SELECTED TEXT:
# Xiao Hong Quan application



## Mr. President (Jun 12, 2013)

This video shows an Indian Wuseng known as Kanishka Sharma with combat application of Xiao Hong Quan. He says that after you learn the whole routine, it's a matter of taking bits of it to apply to any combat situation. 

Is that true for other forms of Shaolin fist? Do you learn whole routines and then apply them at your discretion?


----------



## clfsean (Jun 12, 2013)

Mr. President said:


> This video shows an Indian Wuseng known as Kanishka Sharma with combat application of Xiao Hong Quan.



Yep... one of my old students that lives in New Dehli told me about him.



Mr. President said:


> He says that after you learn the whole routine, it's a matter of taking bits of it to apply to any combat situation.



Means he listened & learned.



Mr. President said:


> Is that true for other forms of Shaolin fist? Do you learn whole routines and then apply them at your discretion?

DATA PROVIDED:
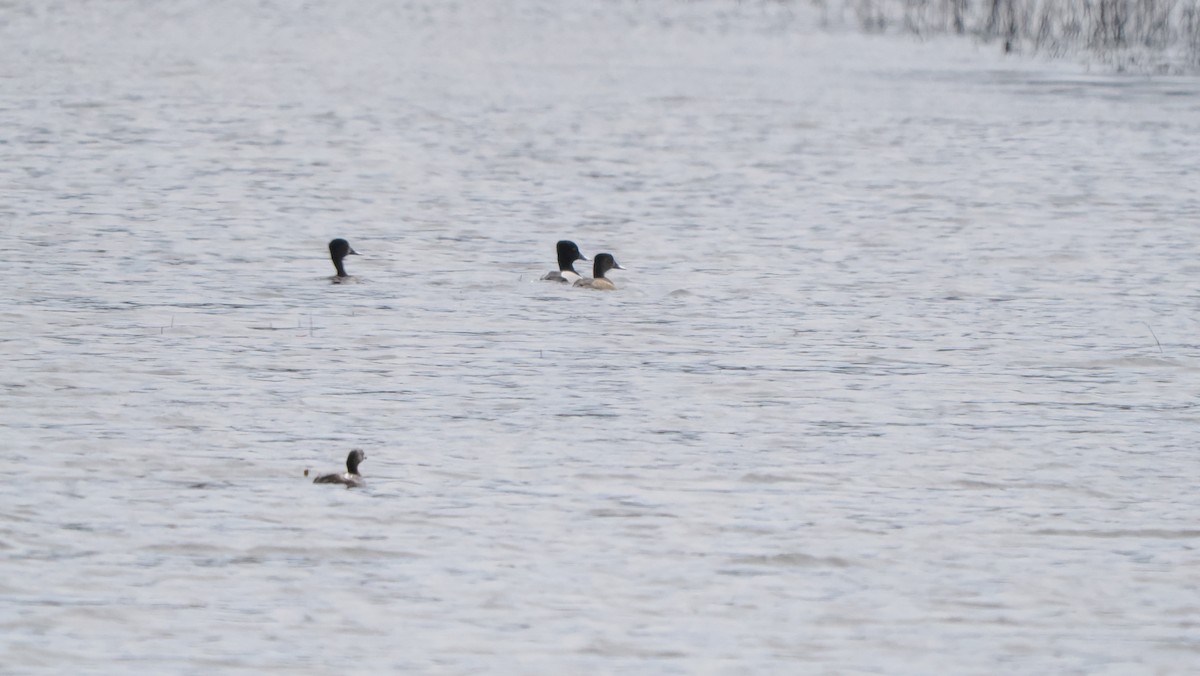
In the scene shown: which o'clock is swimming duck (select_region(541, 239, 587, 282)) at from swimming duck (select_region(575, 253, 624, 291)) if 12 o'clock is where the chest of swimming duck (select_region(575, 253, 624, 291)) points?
swimming duck (select_region(541, 239, 587, 282)) is roughly at 8 o'clock from swimming duck (select_region(575, 253, 624, 291)).

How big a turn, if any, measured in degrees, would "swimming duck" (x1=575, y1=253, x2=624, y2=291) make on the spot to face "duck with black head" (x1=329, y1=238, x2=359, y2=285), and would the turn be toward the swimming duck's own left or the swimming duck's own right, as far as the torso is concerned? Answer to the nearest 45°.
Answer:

EXERCISE REQUIREMENTS:
[1] For each statement, decide whether it agrees with the Xiao Hong Quan thread. Answer yes or no, and quote the words from the thread that settle it.
(a) The video shows a man named Kanishka Sharma.
(b) clfsean learned about the man in the video from a former student.
(c) clfsean suggests that the man in the video did not learn the routine properly.
[2] Write out the part of the Xiao Hong Quan thread starting at "Yep... one of" and ending at "listened & learned.".
[3] Write what comes next in the Xiao Hong Quan thread, picking up where it stops.
The listing comes from a different source than the Xiao Hong Quan thread.

TASK ANSWERS:
[1]
(a) Yes: "an Indian Wuseng known as Kanishka Sharma"
(b) Yes: "one of my old students that lives in New Dehli told me about him."
(c) No: "Means he listened & learned."

[2]
Yep... one of my old students that lives in New Dehli told me about him.



Mr. President said:


> He says that after you learn the whole routine, it's a matter of taking bits of it to apply to any combat situation.



Means he listened & learned.

[3]
No... in my experience, a*ll *martial arts are like that when forms are taught. Forms are collections of techniques. How/when you learn the application is up to your teacher, but *all forms *are meant to be dissected & applied when/how necessary. Why train one way to fight with nothing like what you've been learning?


----------



## Xue Sheng (Jun 12, 2013)

clfsean said:


> No... in my experience, all martial arts are like that when forms are taught. Forms are collections of techniques. How/when you learn the application is up to your teacher, but all forms are meant to be dissected & applied when/how necessary. Why train one way to fight with nothing like what you've been learning?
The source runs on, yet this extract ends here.